Collected data entries:
□ □ □ □

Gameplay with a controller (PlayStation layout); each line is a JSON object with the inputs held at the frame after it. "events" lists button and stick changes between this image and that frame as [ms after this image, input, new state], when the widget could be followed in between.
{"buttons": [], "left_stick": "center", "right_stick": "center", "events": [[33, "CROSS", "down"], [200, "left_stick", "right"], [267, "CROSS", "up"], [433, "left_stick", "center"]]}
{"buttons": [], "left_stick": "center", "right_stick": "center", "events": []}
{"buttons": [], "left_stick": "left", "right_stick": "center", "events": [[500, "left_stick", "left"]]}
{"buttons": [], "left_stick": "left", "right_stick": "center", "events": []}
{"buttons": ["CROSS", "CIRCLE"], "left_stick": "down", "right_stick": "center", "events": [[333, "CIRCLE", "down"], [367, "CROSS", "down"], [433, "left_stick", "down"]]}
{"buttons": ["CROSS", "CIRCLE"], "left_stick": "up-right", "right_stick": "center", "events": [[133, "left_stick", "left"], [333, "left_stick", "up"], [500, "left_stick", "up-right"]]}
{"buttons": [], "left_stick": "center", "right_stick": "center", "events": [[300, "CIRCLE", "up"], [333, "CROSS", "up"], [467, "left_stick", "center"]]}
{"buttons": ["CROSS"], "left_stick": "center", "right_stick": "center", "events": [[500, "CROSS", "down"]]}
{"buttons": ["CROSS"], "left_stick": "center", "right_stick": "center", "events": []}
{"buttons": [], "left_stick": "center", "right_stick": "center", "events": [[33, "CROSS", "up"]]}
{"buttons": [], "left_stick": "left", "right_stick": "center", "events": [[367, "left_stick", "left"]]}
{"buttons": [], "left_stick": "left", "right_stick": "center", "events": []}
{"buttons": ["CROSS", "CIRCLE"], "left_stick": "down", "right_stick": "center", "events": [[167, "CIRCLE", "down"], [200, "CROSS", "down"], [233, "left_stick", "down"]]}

□ □ □ □

Exercise objective: Give back the entries exactly, so that each line matches the original.

Written answer:
Gameplay with a controller (PlayStation layout); each line is a JSON object with the inputs held at the frame after it. "events" lists button and stick changes between this image and that frame as [ms after this image, input, new state], when the widget could be followed in between.
{"buttons": [], "left_stick": "center", "right_stick": "center", "events": [[33, "CROSS", "down"], [200, "left_stick", "right"], [267, "CROSS", "up"], [433, "left_stick", "center"]]}
{"buttons": [], "left_stick": "center", "right_stick": "center", "events": []}
{"buttons": [], "left_stick": "left", "right_stick": "center", "events": [[500, "left_stick", "left"]]}
{"buttons": [], "left_stick": "left", "right_stick": "center", "events": []}
{"buttons": ["CROSS", "CIRCLE"], "left_stick": "down", "right_stick": "center", "events": [[333, "CIRCLE", "down"], [367, "CROSS", "down"], [433, "left_stick", "down"]]}
{"buttons": ["CROSS", "CIRCLE"], "left_stick": "up-right", "right_stick": "center", "events": [[133, "left_stick", "left"], [333, "left_stick", "up"], [500, "left_stick", "up-right"]]}
{"buttons": [], "left_stick": "center", "right_stick": "center", "events": [[300, "CIRCLE", "up"], [333, "CROSS", "up"], [467, "left_stick", "center"]]}
{"buttons": ["CROSS"], "left_stick": "center", "right_stick": "center", "events": [[500, "CROSS", "down"]]}
{"buttons": ["CROSS"], "left_stick": "center", "right_stick": "center", "events": []}
{"buttons": [], "left_stick": "center", "right_stick": "center", "events": [[33, "CROSS", "up"]]}
{"buttons": [], "left_stick": "left", "right_stick": "center", "events": [[367, "left_stick", "left"]]}
{"buttons": [], "left_stick": "left", "right_stick": "center", "events": []}
{"buttons": ["CROSS", "CIRCLE"], "left_stick": "down", "right_stick": "center", "events": [[167, "CIRCLE", "down"], [200, "CROSS", "down"], [233, "left_stick", "down"]]}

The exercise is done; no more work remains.